- [EXERCISE AIM]
Show each line in the rows below that contains the string "keys", treating uppercase and lowercase as different.
* * *
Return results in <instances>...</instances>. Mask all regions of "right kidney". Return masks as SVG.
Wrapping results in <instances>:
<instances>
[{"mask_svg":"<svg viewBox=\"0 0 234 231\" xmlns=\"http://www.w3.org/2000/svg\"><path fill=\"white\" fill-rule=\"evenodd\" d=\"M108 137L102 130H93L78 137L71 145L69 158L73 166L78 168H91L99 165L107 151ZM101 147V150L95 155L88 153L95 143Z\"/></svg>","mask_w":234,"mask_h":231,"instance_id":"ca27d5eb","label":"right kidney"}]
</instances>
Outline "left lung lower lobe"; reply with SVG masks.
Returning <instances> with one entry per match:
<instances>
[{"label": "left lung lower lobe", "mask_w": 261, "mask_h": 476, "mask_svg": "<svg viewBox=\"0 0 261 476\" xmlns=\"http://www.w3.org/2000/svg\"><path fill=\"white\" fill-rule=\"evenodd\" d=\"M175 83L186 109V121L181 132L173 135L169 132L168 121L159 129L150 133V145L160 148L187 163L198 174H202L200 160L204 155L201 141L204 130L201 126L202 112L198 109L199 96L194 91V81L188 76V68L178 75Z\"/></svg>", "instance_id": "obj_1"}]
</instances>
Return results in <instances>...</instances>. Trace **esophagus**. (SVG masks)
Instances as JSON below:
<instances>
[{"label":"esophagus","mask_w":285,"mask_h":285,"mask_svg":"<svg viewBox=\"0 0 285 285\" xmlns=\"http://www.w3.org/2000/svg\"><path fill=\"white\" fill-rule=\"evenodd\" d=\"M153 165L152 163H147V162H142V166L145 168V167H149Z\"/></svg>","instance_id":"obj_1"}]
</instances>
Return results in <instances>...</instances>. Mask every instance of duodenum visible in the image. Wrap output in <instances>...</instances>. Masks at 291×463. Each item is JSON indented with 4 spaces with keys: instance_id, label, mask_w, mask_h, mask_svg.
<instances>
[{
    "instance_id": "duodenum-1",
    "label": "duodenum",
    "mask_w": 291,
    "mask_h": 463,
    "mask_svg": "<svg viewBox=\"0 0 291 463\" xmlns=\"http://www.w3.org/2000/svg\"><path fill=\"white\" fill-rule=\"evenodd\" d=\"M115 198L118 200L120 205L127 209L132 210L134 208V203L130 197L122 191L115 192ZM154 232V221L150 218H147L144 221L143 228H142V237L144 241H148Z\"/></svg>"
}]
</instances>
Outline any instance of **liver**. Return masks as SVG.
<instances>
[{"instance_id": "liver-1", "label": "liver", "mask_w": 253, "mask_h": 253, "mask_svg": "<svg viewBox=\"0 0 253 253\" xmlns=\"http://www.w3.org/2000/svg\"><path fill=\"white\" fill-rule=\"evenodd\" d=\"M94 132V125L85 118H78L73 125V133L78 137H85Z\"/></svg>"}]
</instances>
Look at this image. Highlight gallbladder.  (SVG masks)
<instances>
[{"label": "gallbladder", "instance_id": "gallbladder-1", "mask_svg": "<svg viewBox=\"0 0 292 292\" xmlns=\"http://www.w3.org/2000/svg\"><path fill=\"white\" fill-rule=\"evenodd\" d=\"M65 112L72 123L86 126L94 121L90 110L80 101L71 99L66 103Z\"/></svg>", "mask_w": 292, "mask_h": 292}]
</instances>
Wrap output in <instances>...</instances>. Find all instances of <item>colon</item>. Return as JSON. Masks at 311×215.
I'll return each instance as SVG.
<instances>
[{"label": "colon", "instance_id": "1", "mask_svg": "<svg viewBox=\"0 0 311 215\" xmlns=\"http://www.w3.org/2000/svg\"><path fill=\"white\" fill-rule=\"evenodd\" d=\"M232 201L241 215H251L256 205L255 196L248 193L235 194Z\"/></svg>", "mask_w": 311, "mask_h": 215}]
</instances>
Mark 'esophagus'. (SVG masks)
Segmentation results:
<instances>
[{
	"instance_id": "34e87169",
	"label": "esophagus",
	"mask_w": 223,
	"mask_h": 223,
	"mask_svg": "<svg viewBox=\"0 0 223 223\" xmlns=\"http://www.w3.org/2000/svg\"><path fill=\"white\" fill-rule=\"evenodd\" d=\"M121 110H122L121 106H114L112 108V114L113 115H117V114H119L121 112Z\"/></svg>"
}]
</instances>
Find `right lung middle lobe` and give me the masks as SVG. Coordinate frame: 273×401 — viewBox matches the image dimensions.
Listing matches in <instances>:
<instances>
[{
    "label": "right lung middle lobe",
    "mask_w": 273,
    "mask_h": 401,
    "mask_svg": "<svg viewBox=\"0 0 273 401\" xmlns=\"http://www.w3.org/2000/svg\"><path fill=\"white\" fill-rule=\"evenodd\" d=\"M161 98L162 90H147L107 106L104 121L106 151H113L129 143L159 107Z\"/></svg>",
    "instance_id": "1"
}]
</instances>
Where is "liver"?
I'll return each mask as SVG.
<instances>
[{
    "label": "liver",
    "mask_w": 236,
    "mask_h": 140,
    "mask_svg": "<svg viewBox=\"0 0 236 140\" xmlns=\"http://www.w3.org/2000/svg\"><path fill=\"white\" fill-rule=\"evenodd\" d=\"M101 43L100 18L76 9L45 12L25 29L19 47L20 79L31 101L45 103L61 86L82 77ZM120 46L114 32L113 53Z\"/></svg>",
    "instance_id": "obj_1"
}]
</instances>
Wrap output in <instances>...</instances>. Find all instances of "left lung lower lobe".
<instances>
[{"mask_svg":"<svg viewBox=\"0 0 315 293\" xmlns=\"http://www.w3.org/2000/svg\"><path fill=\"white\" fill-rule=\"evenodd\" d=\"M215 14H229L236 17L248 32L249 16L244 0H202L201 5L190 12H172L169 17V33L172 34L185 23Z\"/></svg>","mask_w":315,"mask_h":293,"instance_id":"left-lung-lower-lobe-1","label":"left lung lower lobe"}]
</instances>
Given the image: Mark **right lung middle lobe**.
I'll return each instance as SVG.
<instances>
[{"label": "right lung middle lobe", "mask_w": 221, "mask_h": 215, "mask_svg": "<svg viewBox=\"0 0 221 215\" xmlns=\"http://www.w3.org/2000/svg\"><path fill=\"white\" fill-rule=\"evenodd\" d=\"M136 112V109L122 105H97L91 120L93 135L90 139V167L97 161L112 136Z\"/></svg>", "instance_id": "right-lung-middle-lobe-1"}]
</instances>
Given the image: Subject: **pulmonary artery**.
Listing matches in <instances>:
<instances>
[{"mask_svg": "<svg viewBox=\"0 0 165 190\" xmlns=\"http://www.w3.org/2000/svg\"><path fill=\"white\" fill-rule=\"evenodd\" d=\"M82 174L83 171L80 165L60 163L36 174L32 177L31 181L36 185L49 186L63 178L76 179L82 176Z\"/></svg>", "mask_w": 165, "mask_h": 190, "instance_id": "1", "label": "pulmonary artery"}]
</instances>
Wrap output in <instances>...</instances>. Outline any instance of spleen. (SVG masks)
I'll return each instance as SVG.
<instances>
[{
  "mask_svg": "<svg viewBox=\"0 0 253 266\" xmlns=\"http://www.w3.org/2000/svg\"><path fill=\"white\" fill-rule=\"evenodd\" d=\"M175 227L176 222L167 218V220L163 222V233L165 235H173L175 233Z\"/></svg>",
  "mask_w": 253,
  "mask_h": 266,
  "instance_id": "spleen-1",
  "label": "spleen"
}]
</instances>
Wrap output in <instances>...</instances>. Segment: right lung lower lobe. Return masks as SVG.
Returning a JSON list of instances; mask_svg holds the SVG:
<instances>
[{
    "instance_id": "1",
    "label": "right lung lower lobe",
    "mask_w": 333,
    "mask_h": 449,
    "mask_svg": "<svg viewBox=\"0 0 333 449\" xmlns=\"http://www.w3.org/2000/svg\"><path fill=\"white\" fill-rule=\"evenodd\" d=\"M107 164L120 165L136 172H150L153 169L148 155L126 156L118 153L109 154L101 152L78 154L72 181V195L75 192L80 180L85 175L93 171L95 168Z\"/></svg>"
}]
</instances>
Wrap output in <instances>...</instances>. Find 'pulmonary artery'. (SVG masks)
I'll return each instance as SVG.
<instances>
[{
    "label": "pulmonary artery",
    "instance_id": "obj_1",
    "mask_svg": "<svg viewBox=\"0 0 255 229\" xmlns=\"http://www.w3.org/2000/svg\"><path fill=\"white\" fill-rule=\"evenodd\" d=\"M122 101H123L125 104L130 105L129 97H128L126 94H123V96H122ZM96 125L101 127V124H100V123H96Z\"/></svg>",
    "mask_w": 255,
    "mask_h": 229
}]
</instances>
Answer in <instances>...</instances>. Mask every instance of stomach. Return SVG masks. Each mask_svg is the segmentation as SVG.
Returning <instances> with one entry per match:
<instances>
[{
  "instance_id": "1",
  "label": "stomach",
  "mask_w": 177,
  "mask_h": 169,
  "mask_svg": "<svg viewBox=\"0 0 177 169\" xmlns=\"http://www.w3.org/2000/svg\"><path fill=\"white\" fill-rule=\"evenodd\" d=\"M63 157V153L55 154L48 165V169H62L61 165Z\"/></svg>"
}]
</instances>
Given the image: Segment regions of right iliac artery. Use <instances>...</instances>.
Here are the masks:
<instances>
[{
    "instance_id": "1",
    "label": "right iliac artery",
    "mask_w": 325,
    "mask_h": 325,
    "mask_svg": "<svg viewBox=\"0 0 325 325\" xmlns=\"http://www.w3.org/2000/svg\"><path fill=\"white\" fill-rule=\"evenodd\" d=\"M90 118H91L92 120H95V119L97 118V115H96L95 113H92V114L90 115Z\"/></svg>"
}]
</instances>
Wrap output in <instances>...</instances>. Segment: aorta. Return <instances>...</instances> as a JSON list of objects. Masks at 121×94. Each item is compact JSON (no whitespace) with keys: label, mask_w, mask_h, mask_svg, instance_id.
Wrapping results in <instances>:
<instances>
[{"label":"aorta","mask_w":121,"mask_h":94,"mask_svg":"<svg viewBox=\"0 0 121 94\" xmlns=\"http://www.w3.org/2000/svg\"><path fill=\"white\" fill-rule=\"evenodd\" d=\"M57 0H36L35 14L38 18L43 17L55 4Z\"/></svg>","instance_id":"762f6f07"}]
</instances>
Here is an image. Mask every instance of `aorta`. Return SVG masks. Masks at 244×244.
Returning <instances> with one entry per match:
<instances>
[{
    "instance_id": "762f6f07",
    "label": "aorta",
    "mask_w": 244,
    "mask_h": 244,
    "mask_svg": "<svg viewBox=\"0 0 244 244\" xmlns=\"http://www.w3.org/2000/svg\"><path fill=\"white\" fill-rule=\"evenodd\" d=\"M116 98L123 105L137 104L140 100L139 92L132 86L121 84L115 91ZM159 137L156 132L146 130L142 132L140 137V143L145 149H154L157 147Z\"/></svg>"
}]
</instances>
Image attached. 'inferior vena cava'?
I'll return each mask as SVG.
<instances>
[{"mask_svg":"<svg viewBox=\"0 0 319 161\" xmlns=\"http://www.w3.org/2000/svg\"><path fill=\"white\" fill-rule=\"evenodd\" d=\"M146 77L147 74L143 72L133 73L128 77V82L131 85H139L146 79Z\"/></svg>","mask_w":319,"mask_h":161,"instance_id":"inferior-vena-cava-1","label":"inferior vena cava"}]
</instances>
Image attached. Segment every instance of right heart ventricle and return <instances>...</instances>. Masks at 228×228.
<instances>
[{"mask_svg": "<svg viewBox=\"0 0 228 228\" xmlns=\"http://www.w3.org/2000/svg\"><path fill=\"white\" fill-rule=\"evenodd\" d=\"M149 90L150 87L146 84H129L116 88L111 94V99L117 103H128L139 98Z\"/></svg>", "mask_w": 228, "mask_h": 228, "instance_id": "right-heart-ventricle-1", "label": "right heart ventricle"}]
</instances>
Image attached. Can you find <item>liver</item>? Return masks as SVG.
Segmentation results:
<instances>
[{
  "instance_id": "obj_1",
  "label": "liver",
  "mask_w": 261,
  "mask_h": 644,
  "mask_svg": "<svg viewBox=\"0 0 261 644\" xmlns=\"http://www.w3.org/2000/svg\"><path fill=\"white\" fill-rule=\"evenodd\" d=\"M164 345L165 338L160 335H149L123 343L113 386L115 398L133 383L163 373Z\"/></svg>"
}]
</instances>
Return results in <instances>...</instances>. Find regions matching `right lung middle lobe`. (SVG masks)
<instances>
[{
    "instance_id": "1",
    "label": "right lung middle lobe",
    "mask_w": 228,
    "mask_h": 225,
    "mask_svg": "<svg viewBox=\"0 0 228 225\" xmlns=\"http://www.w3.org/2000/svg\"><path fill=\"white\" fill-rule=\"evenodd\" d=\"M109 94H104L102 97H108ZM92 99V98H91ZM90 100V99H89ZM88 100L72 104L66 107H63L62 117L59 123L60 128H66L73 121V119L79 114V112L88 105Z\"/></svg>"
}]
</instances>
* * *
- [COMPLETE OUTPUT]
Return results in <instances>...</instances>. Mask every instance of duodenum visible in the image. Wrap output in <instances>...</instances>. Masks at 291×463. Each item is JSON indented with 4 spaces with keys: instance_id, label, mask_w, mask_h, mask_svg.
Wrap output in <instances>...</instances>. Segment: aorta. Return <instances>...</instances> as a JSON list of objects. Masks at 121×94. Each item is compact JSON (no whitespace) with keys: label, mask_w, mask_h, mask_svg, instance_id.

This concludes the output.